42Crunch vs Escape

What middleBrick covers

  • Black-box scanning with no agents or code access
  • Risk score A–F with prioritized findings
  • OpenAPI 3.0/3.1/Swagger 2.0 parsing with ref resolution
  • Detection aligned to OWASP API Top 10, PCI-DSS, SOC 2
  • Authenticated scanning with header allowlist
  • Continuous monitoring with diff detection and alerts

Target audience and deployment model

42Crunch positions itself as a specialized API security platform for organizations that require dedicated API protection and compliance automation. Escape focuses on developer-centric security testing within CI/CD and local workflows. middleBrick is a self-service API security scanner that emphasizes broad compatibility and minimal friction; you submit a URL and receive a risk score with prioritized findings in under a minute using read-only methods.

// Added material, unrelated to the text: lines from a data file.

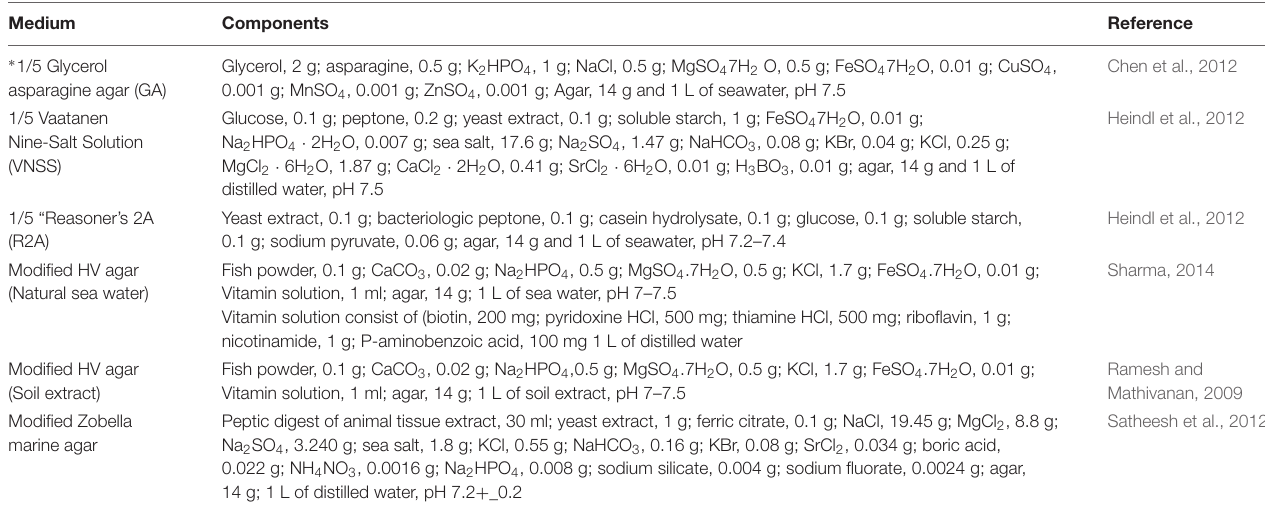
TABLE 1 | The modified media used in isolation of marine-derived Actinobacteria from sediment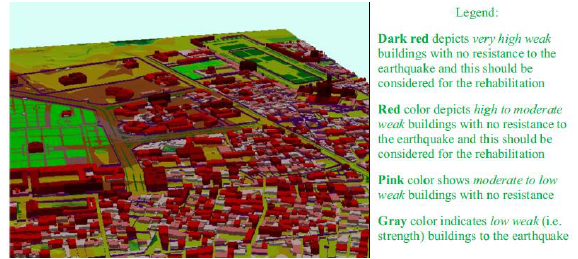
Figure 3. Classification of building damage index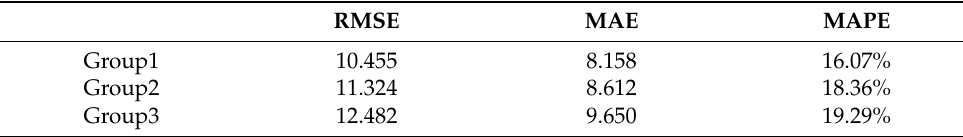
Table 9. Fitting degree of the training set of the time series model.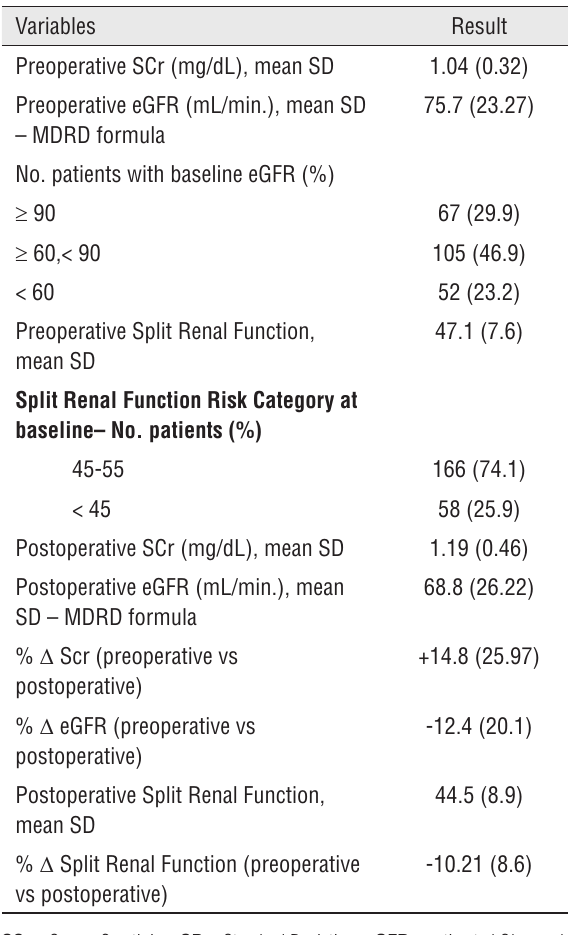
Table 2 - Renal function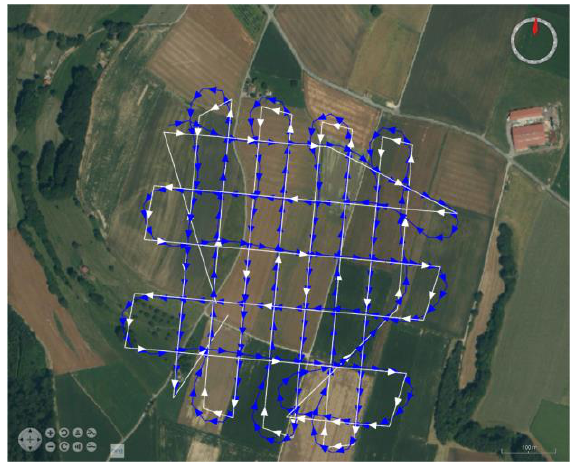
Figure 7: Post-mission analysis; blue path: the executed flight, white path: planned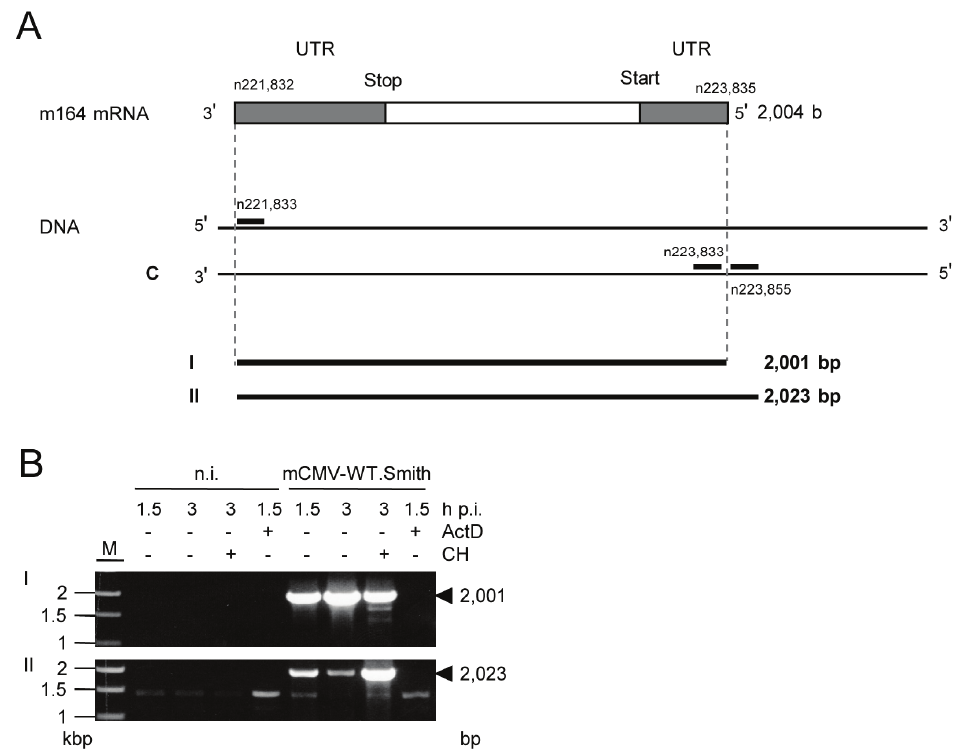
Figure 5. Verification of the m164 IE phase mRNA by RT-PCR. ( A ) Schematic map of the RACE-defined m164 mRNA with its 3'- and 5'-UTRs. RACE analysis (see Appendix Figure A1) predicted an mRNA of 2004 b. Positions of oligonucleotides binding inside or outside of the RACE product are indicated. Calculated sizes of the respective RT-PCR products are shown in lines I and II; ( B ) MEF were infected with mCMV-WT.Smith in presence (+) or absence (–) of ActD (5 µg/mL) or CH (100 µg/mL) as indicated. At 1.5 h or 3 h p.i. total RNA was isolated and subjected to RT-PCRs using oligonucleotides for product I or II (see Appendix Table A1). Amplificates were analyzed on a 1% agarose gel. M, marker; n.i. not infected; bp, basepairs. Controls with no RT step were negative throughout (not shown).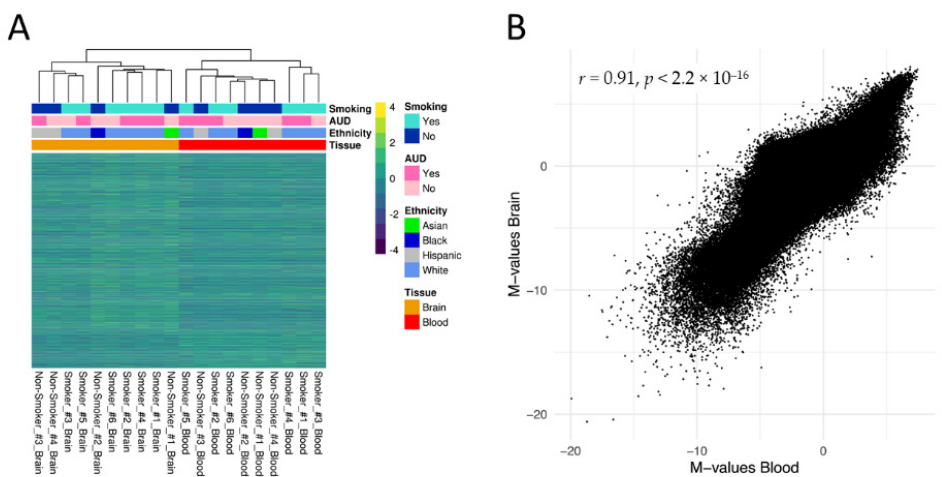
Figure 2. ( A ) Hierarchical clustering of matched blood and Brodmann Area 9 (BA9) brain samples ( n = 10) based on methylation M-values (row normalized) of the n = 632,086 CpG sites remaining after quality control. Next to the tissue type, smoking status, alcohol use disorder status and ethnicity are displayed as additional phenotypic variables. ( B ) Pearson correlation of mean M-values in the between-subject correlation analysis using matched blood and BA9 brain samples.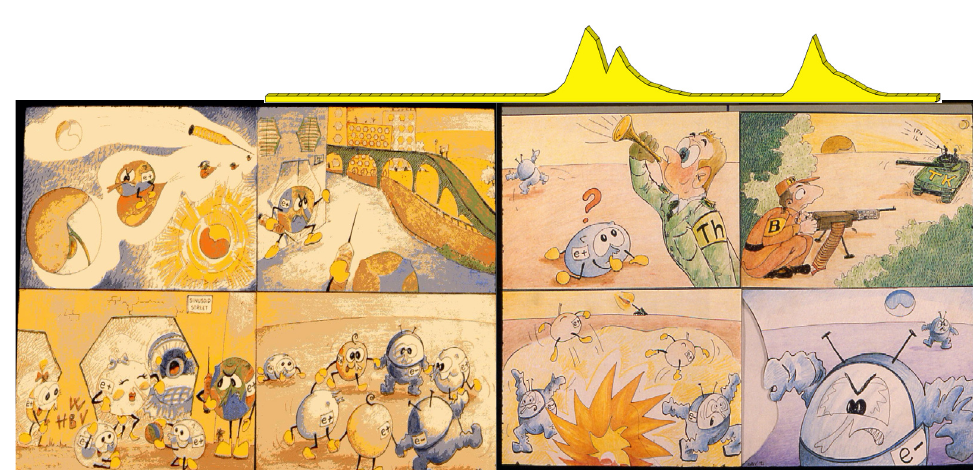
Figure 1. At the meeting on the Pathogenetic Implications of HBV Heterogeneity of 5–7 April 1991 in Sestriere, Italy, our group proposed, in a cartoon, depicted as poster, a hypothetical theory to explain the clinic–pathologic implications of the differential expression of HBeAg provided by wild-type HBeAg-positive virus and HBeAg-defective variant. The 4 pictures on the left side of the cartoon outline the induction of persistent HBV infection without liver injury favored by wild-type HBV population. The 4 pictures on the right side represent, in sequence from top to bottom, the induction of anti-HBV inflammatory response that leads to the selection of HBeAg-negative variants behaving as immune escape mutants.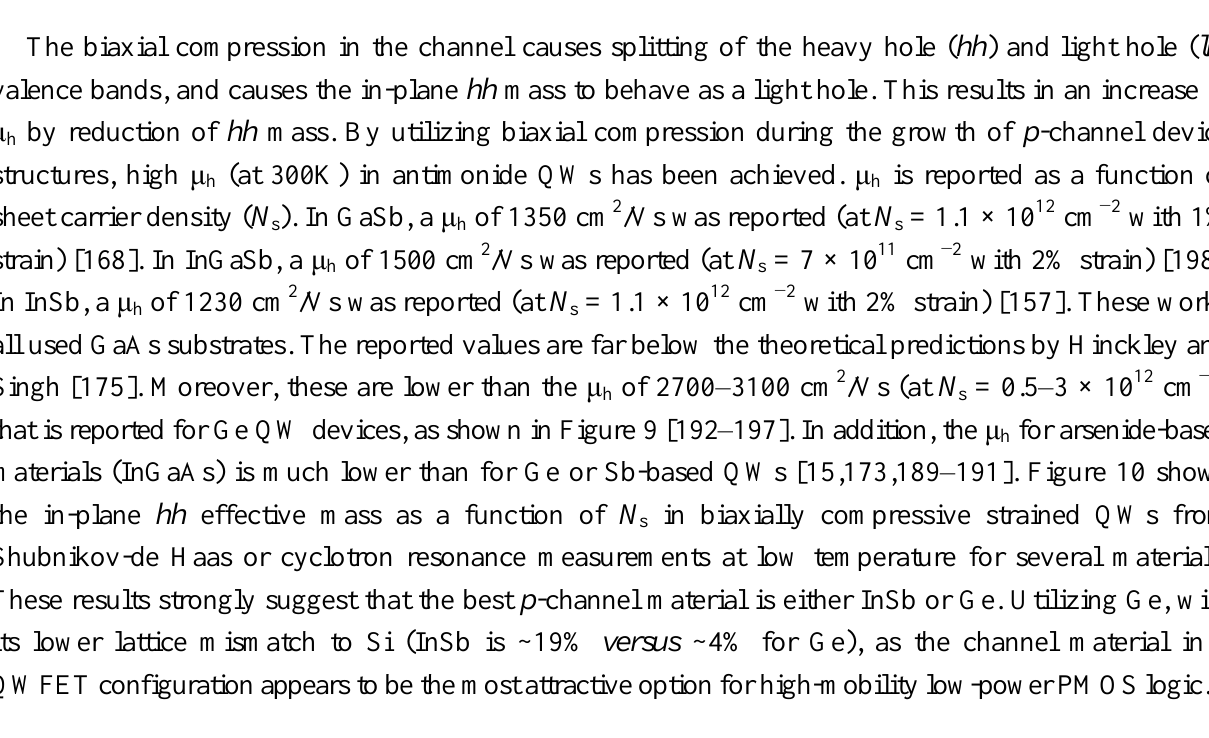
Figure 10. Effective mass vs . sheet carrier density in biaxially compressed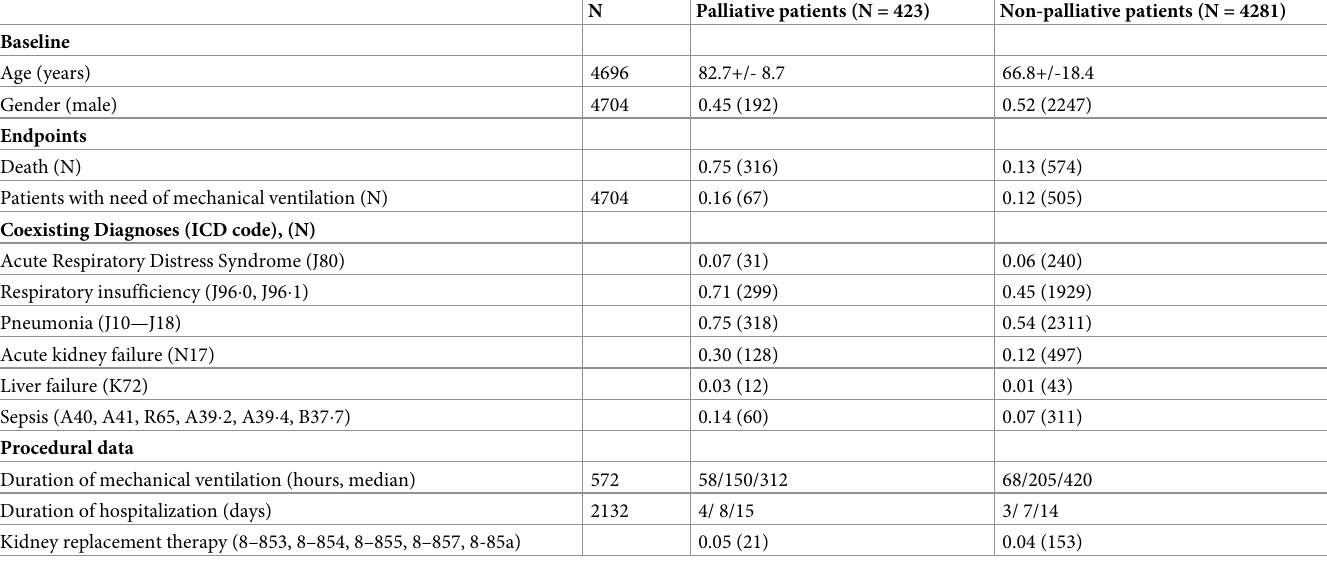
Model development. The primary endpoint was analyzed in an ordinal fashion, recording the worst of the following three states: death for non-survivors, severe cases as the need for ventilation or ICU admission for survivors, or mild state as discharge from a non-ICU ward. Table 2. Patient characteristics for patients receiving palliative care (palliative patients) and patients not receiving palliative care (non-palliative patients) (N = 4704). N Palliative patients (N =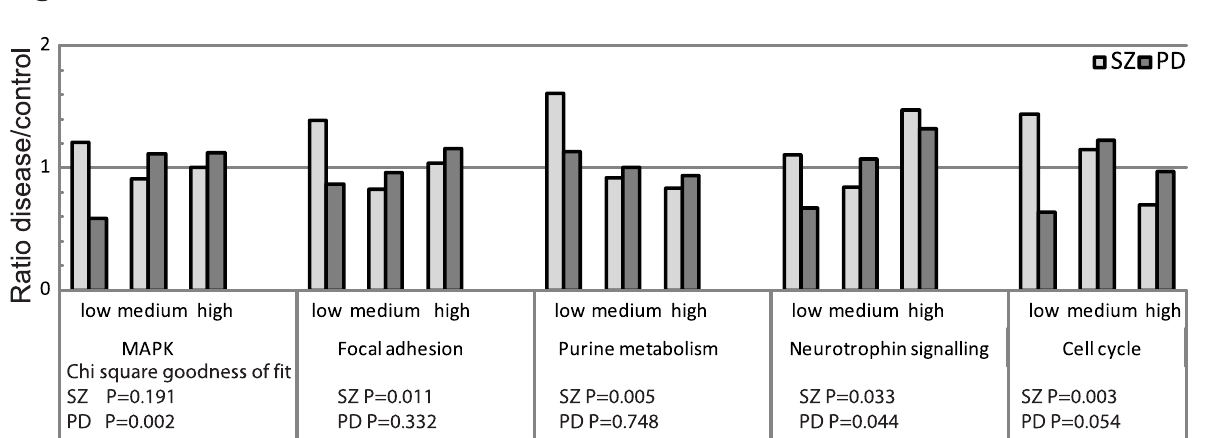
Figure 4. Expression variance discriminates between disease groups. A. Box plots showing whole-genome phenotype-specific mean expression levels and the corresponding CVs for hONS cells derived from the Control, PD, and SZ patient groups. As can be seen, there is no difference in the average log 2 (expression) measures but noticeable differences in the CVs. Using a two-sample t-test, there is a significant difference between the SZ and Control groups (p-value , 2.2 6 10 2 16 ) and the PD and Control groups (p-value , 0.0013). B. The observation of increase in high- variance genes for PD and increase in low-variance genes for SZ persists with different percentile cutoffs applied to the variance distribution in the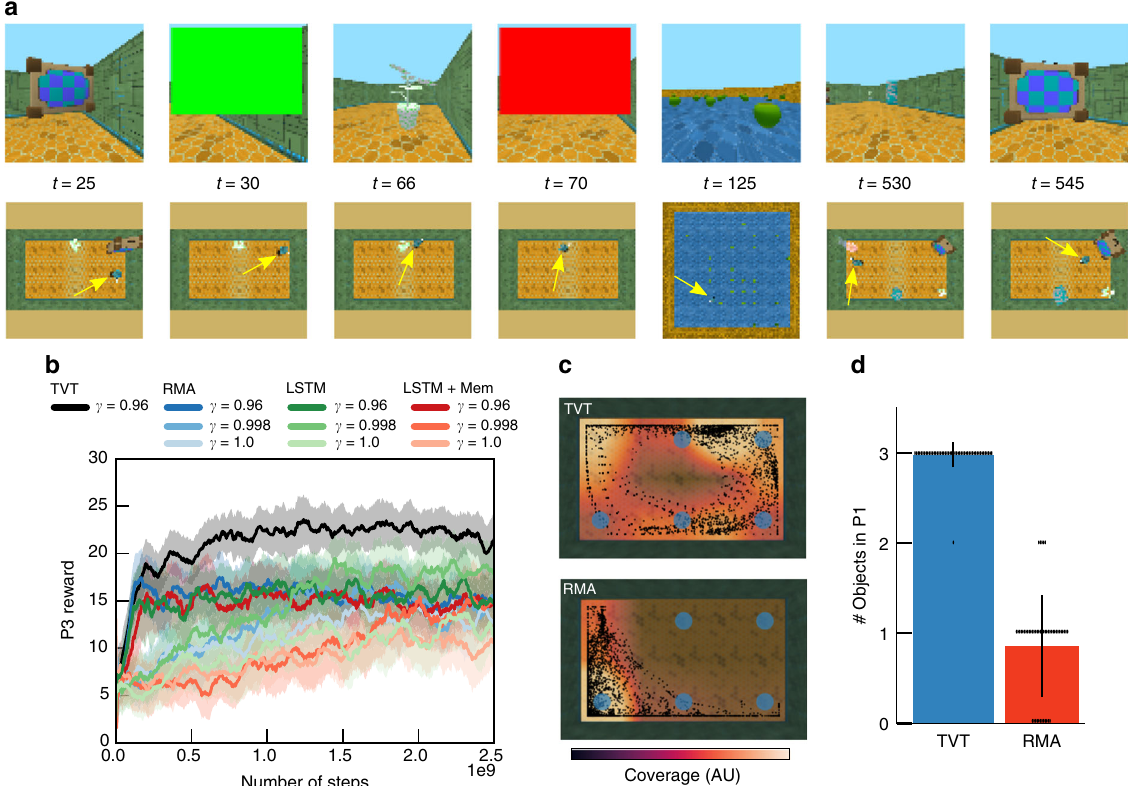
Fig. 6 More complex information acquisition. a In Latent Information Acquisition, the agent (yellow arrow) must touch three procedurally generated objects to identify from a subsequent color fl ash if each is either green or red. In P3, green objects yield positive reward and red objects negative. b TVT performed well on this task (black curve; Supplementary Movie 4). The non-TVT agents touched all objects in P3 without regard to their value, thus achieving on average 15 points, whereas TVT discriminated between the good and bad objects. Error bars represent standard errors across fi ve agent training runs. c In 20 trials, we plot the positional coverage in P1 of a TVT agent compared to RMA. TVT developed exploratory behavior in P1: it navigated among the six possible locations where the P1 objects could be placed, whereas the RMA typically moved into the corner. d A quanti fi cation over 50 trials of the exploratory behavior in P1: TVT usually touched all three of the objects in P1, whereas RMA touched about one. Each dot represents the value in one trial. The error bars indicate one standard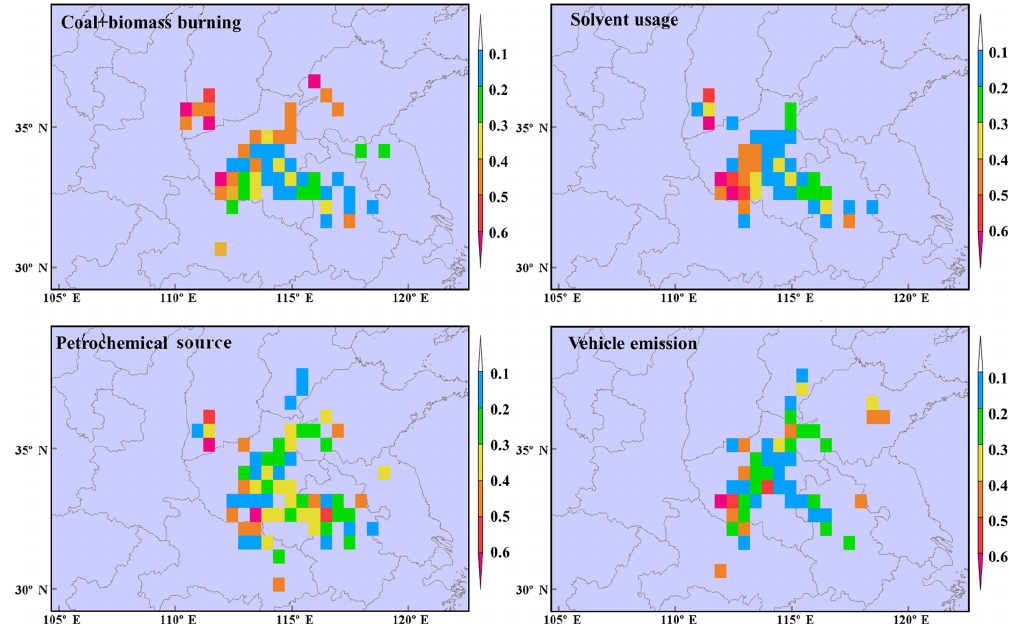
Figure 18. Probable source regions apportioned by PSCF in Zhengzhou in summer (June–August 2017) during the sampling period.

Feature scope and detection coverage

42Crunch offers a wide set of API-specific security features, including runtime protection, policy enforcement, and detailed compliance mapping for API gateways. Escape emphasizes interactive application security testing (IAST) and dynamic scanning integrated into development pipelines. middleBrick provides structured detection across 12 categories aligned to OWASP API Top 10, including authentication bypass, BOLA, IDOR, BFLA, input validation, rate limiting, data exposure, encryption, SSRF, inventory management, unsafe consumption, and LLM/AI security. The tool also parses OpenAPI 3.0, 3.1, and Swagger 2.0, cross-referencing spec definitions against runtime findings such as undefined security schemes and deprecated operations.

Integration, authentication, and scanning constraints

42Crunch typically integrates via agents or gateway plugins, which may require changes to deployment topology. Escape integrates with CI/CD and IDE environments through agents and extensions. middleBrick operates without agents, SDKs, or code access; authenticated scanning supports Bearer, API key, Basic auth, and cookies, gated by domain verification. Only specific headers are forwarded, and scan time remains under a minute. The tool does not perform intrusive payloads such as active SQL or command injection and does not remediate findings.

Pricing, monitoring, and compliance positioning

42Crunch often follows a subscription model tied to API count and feature tiers, with enterprise negotiations focused on gateway-centric security. Escape pricing varies by team size and scan frequency, commonly sold per-seat or per-scan. middleBrick offers a free tier with three scans per month and CLI access, a $99 per month Starter plan for up to 15 APIs with dashboard and email alerts, a $499 per month Pro plan for up to 100 APIs with continuous monitoring and CI/CD integration, and an Enterprise plan for unlimited APIs with custom rules and SLA. Continuous monitoring options include scheduled rescans, diff detection, email alerts, and HMAC-SHA256 signed webhooks. Compliance is framed through alignment with PCI-DSS 4.0, SOC 2 Type II, and OWASP API Top 10 mapping; other frameworks are supported via alignment and audit evidence only.

Limitations and operational considerations

42Crunch may require significant configuration to adapt to diverse API architectures and policies. Escape can generate false positives in dynamic environments and may need tuning for complex applications. middleBrick explicitly does not fix, patch, block, or remediate issues; it detects and reports with remediation guidance. It does not perform active injection testing, detect business logic flaws, or replace a human pentester for high-stakes audits. Private IPs, localhost, and cloud metadata endpoints are blocked, and customer data is deletable on demand and never used for model training.

Frequently Asked Questions

Does middleBrick perform active SQL injection testing?
No. The scanner uses read-only methods and does not send destructive payloads.
Can it map findings to compliance frameworks?
It maps findings to PCI-DSS 4.0, SOC 2 Type II, and OWASP API Top 10. Other frameworks are referenced only as alignment or audit evidence.
What is the maximum scan time?
Scans complete in under a minute using read-only GET and HEAD methods, with text-only POST for LLM probes.
How are webhook alerts secured?
Webhooks are HMAC-SHA256 signed and auto-disabled after five consecutive failures.